WORK INSTRUCTION: Reproduce every item below word for word, leaving the pictures out of your answer.

Collected data entries:
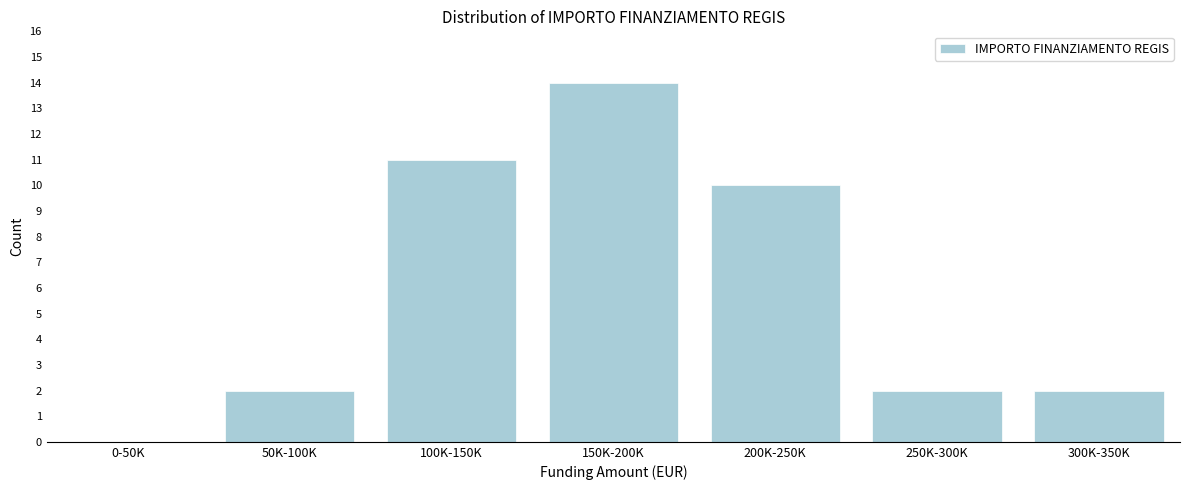

Reading left to right, what are all the values shown in this chart?

0-50K=0	50K-100K=2	100K-150K=11	150K-200K=14	200K-250K=10	250K-300K=2	300K-350K=2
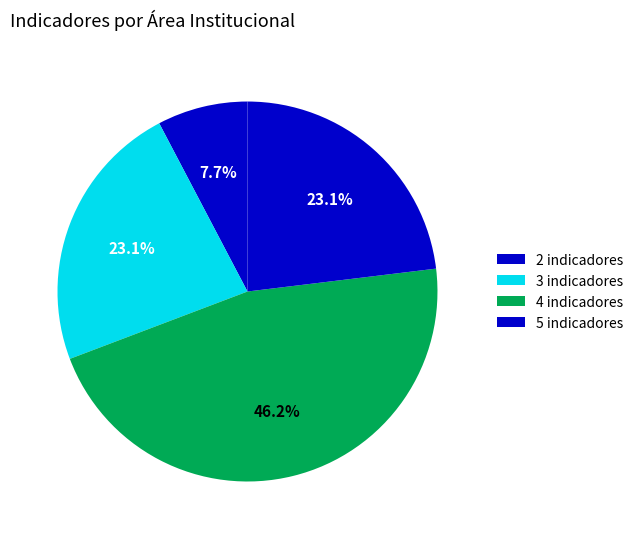

Count the number of slices in the pie.

4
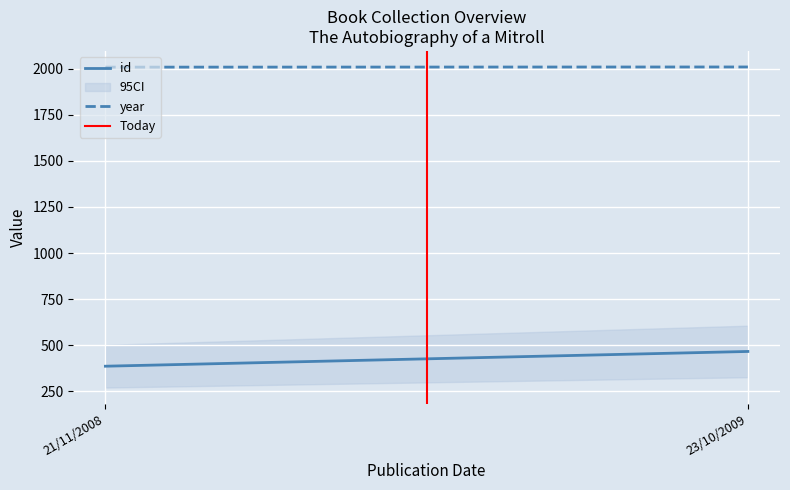

What is the difference between the maximum and minimum values in the year series?

1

RESPONSE TO THIS EXERCISE:
Reading left to right, what are all the values shown in this chart?

0-50K=0	50K-100K=2	100K-150K=11	150K-200K=14	200K-250K=10	250K-300K=2	300K-350K=2

Count the number of slices in the pie.

4

What is the difference between the maximum and minimum values in the year series?

1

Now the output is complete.